As an overall policy choice, the first option is more practicable, and is basically the one used currently, though it ignores any and all contribution of the A.I to the creation of the work, basically rendering it a tool. This is what, arguably, happened with the works created by Google’s algorithms (including DeepDream), which were sold by Google itself, with the proceeds going to the Gray Area Foundation for the Arts. This also makes sense according to the ‘incentives’ involved in creating these works, per the utilitarian model, as the AI itself is incapable of experiencing the same.
On the other hand, if the A.I.’s contribution is taken to the other extreme, A.I. lacking legal personality, the second option becomes more appealing.
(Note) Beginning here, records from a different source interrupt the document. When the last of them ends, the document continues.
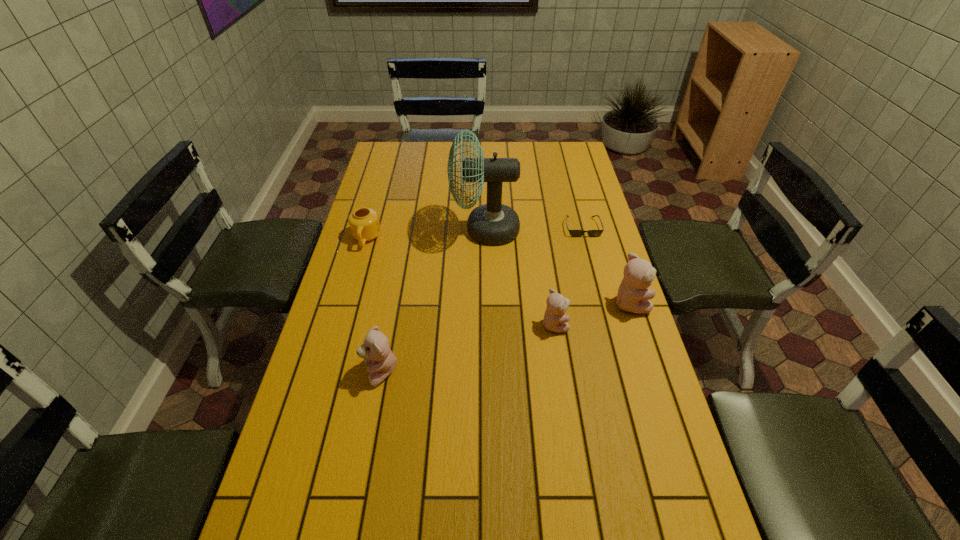
To achieve uniform spacing by inserting another teddy_bear among them, please point to a free space for this new teddy_bear. Please provide its 2D coordinates. Your answer should be formatted as a tuple, i.e. [(x, y)], where the tuple contains the x and y coordinates of a point satisfying the conditions above.

[(471, 347)]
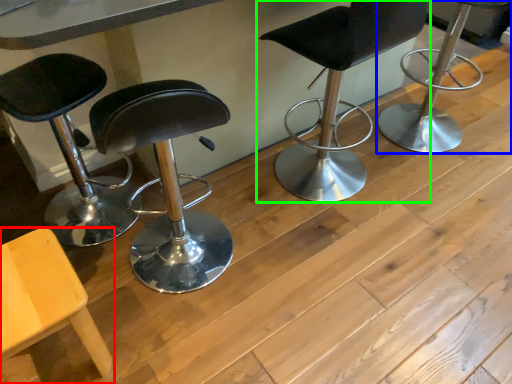
Question: Based on their relative distances, which object is nearer to chair (highlighted by a red box)? Choose from chair (highlighted by a blue box) and chair (highlighted by a green box).

Choices:
 (A) chair
 (B) chair

Answer: (B)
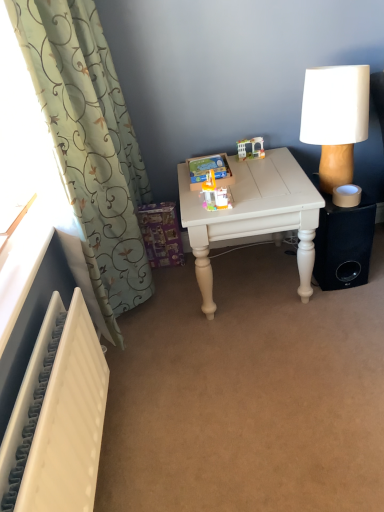
You are a GUI agent. You are given a task and a screenshot of the screen. Output one action in this format:
    pyautogui.click(x=<x>, y=<y>)
    Task: Click on the vacant area that is in front of translucent plastic toy house at upper center, the 1th toy in the top-to-bottom sequence
    The width and height of the screenshot is (384, 512).
    Given the screenshot: What is the action you would take?
    pyautogui.click(x=256, y=168)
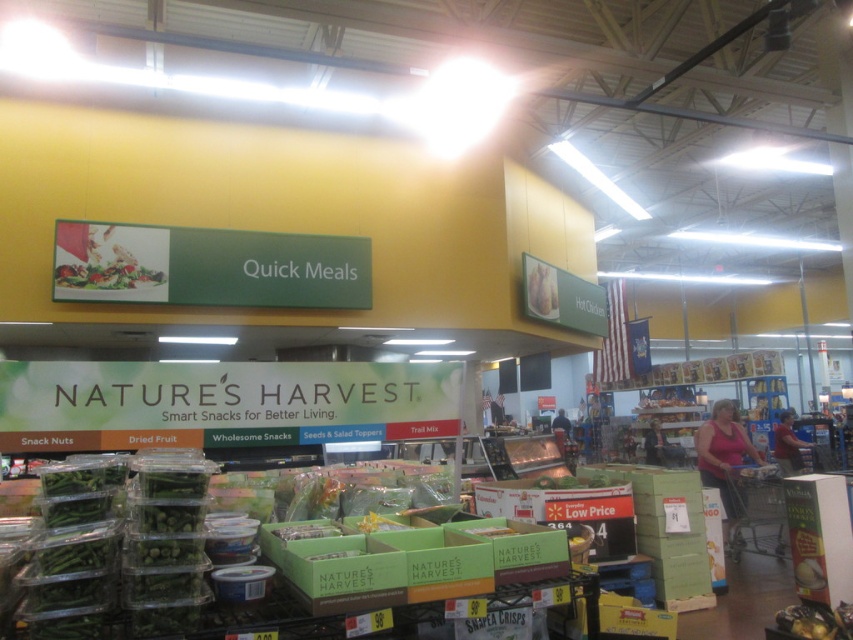
Who is higher up, pink fabric shirt at lower right or matte plastic salad at upper center?

matte plastic salad at upper center is higher up.

Is pink fabric shirt at lower right taller than matte plastic salad at upper center?

Indeed, pink fabric shirt at lower right has a greater height compared to matte plastic salad at upper center.

Is point (706, 472) positioned before point (67, 280)?

No, (706, 472) is further to viewer.

I want to click on pink fabric shirt at lower right, so tap(723, 454).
U.S. copyright law takes this step, in fact, insofar as the US Copyright Office has explicitly stated, in the context of the Monkey Selfie, that “Because copyright law is limited to ‘original intellectual conceptions of the author,’ the Office will refuse to register a claim if it determines that a human being did not create the work.” Of course, the position changes significantly if the A.I. is recognised to have a separate legal personality, or perhaps the status of ‘electronic persons’ as recommended by the European Parliament’s Committee on Legal Affairs draft paper noted in the beginning. This leads this argument to to its other conclusion, with a robot being treated as the owner of its ‘own intellectual creation(s)’ – to what effect, however, remains unclear.
The argument in favour of this would be that if the authorship cannot be comfortably traced to a legal or natural person, and since A.I. have no legal personality, the better option would be to just have no ‘author’. This option also has the additional appeal of adding more ‘expression’ to the public domain. A major issue with this, however, is that A.I. software is arguably simply just not that independent enough yet, and still significantly relies on human input. Furthermore, this would arguably hamper further investment and innovation in ANNs, creating uncertainty regarding the commercial viability of their outputs.
The central question would necessarily, therefore, remain that of the human versus A.I. involvement in the actual ‘creation’ of the work, and a decision between the above two choices will have to made on a case-by-case basis. We are, currently, somewhere in the middle of the evolution of A.I. to a stage where it can truly be independent (though we have arguably been here for some time). Whatever stage of A.I. evolution we are at, though, it is definitely an exciting time!